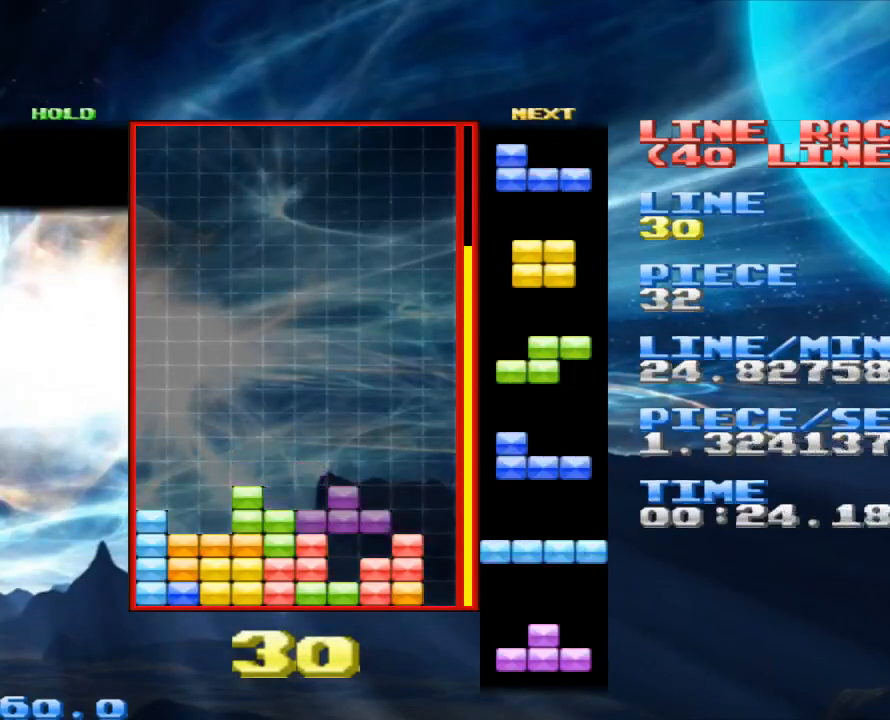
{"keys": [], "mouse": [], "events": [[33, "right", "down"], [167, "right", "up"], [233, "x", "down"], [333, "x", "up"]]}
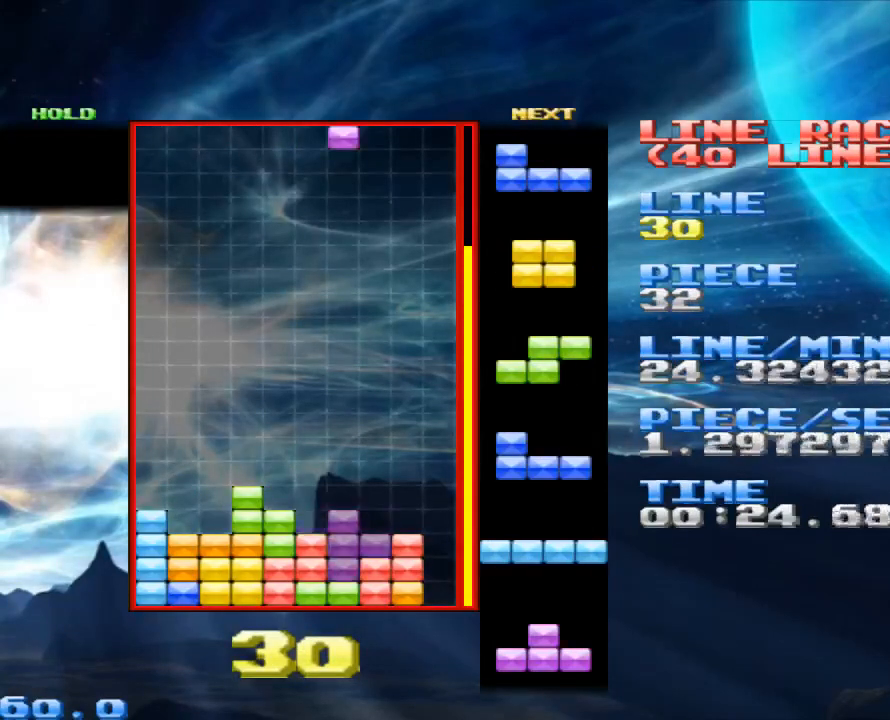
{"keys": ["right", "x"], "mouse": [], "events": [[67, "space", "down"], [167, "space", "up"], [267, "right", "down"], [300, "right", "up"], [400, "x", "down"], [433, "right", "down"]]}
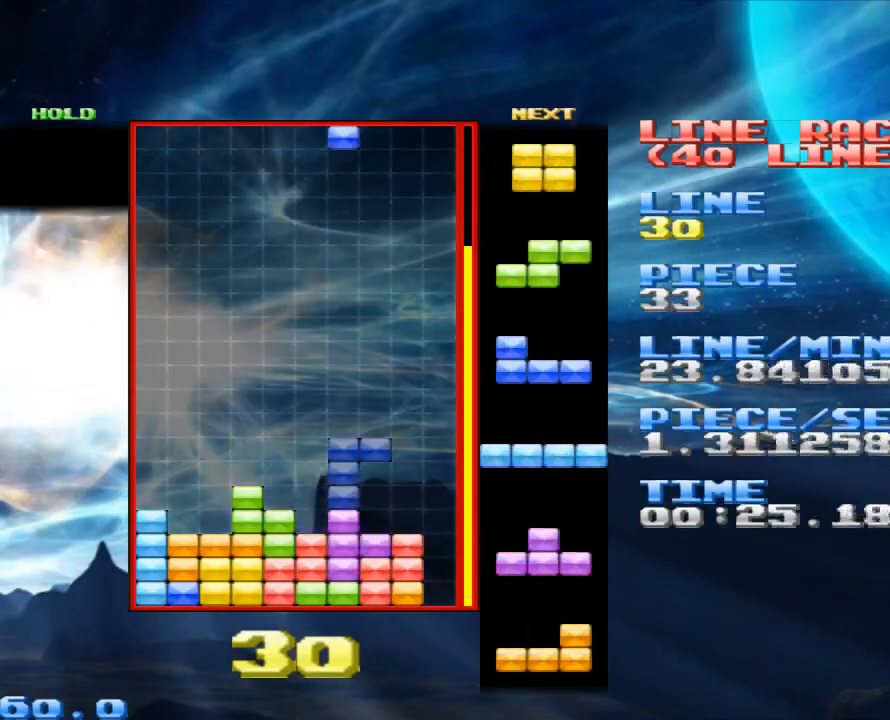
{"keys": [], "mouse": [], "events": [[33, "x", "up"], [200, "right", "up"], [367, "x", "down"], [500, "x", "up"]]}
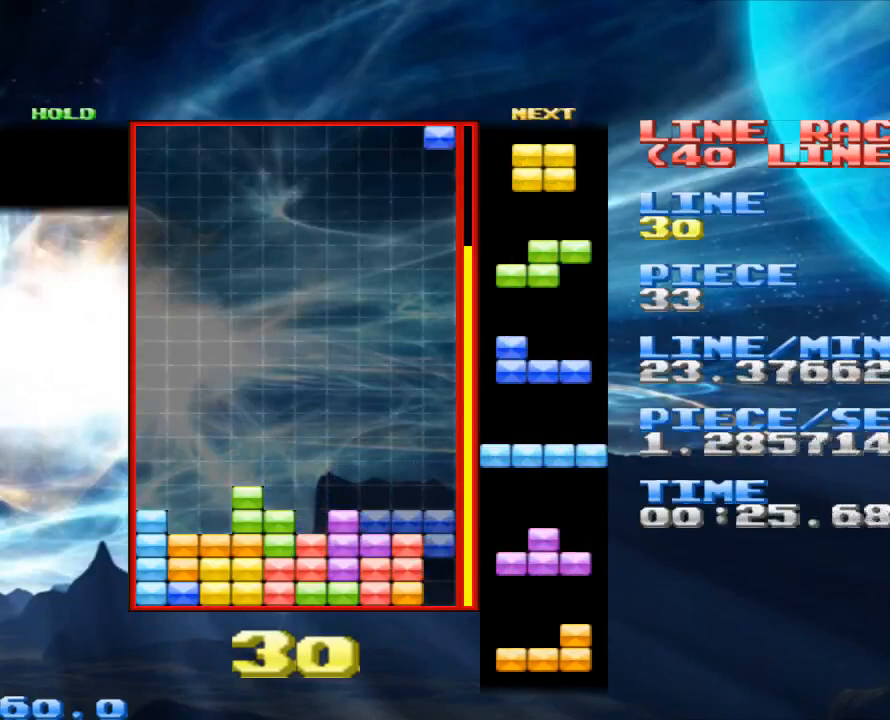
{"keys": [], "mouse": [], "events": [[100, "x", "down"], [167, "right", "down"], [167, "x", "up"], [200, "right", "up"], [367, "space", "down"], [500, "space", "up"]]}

● ● ● ● ●

**What you should do**
Reproduce the listing above exactly, excluding all pictures.

**Output below**
{"keys": [], "mouse": [], "events": [[33, "right", "down"], [167, "right", "up"], [233, "x", "down"], [333, "x", "up"]]}
{"keys": ["right", "x"], "mouse": [], "events": [[67, "space", "down"], [167, "space", "up"], [267, "right", "down"], [300, "right", "up"], [400, "x", "down"], [433, "right", "down"]]}
{"keys": [], "mouse": [], "events": [[33, "x", "up"], [200, "right", "up"], [367, "x", "down"], [500, "x", "up"]]}
{"keys": [], "mouse": [], "events": [[100, "x", "down"], [167, "right", "down"], [167, "x", "up"], [200, "right", "up"], [367, "space", "down"], [500, "space", "up"]]}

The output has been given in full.